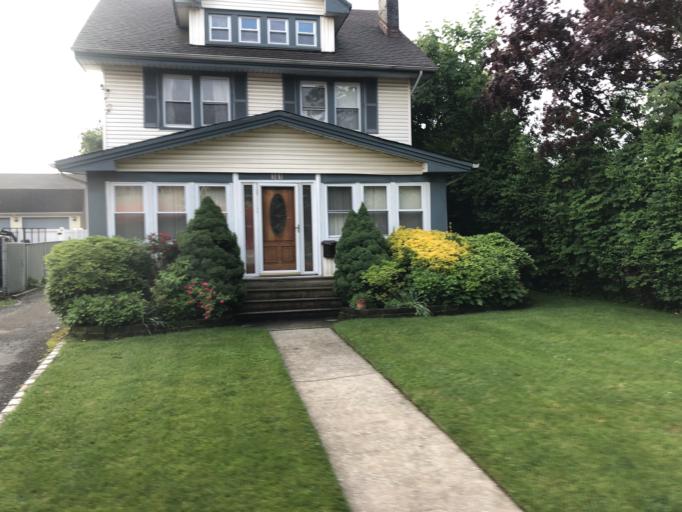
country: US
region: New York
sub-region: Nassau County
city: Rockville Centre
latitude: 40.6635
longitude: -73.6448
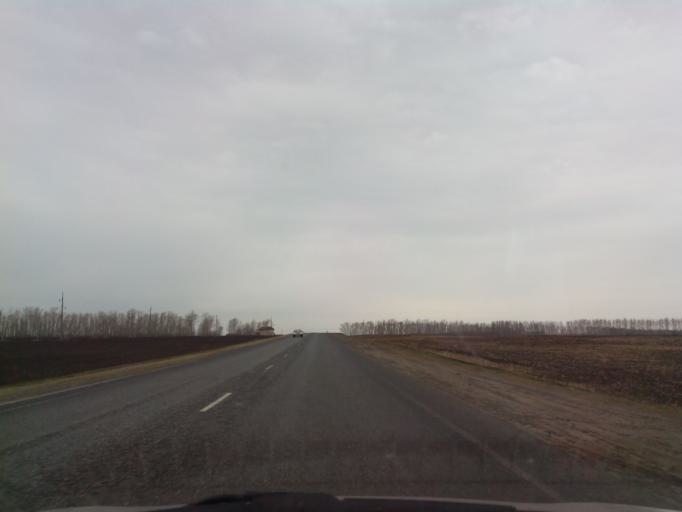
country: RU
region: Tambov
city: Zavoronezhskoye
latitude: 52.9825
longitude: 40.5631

● EXERCISE BRIEF:
Render the entries above as a Markdown table with the columns "Row" and "Line", numbering each line and skipping blank ones. Leave the pictures out.

● WRITTEN RESPONSE:
| Row | Line |
|---|---|
| 1 | country: US |
| 2 | region: New York |
| 3 | sub-region: Nassau County |
| 4 | city: Rockville Centre |
| 5 | latitude: 40.6635 |
| 6 | longitude: -73.6448 |
| 7 | country: RU |
| 8 | region: Tambov |
| 9 | city: Zavoronezhskoye |
| 10 | latitude: 52.9825 |
| 11 | longitude: 40.5631 |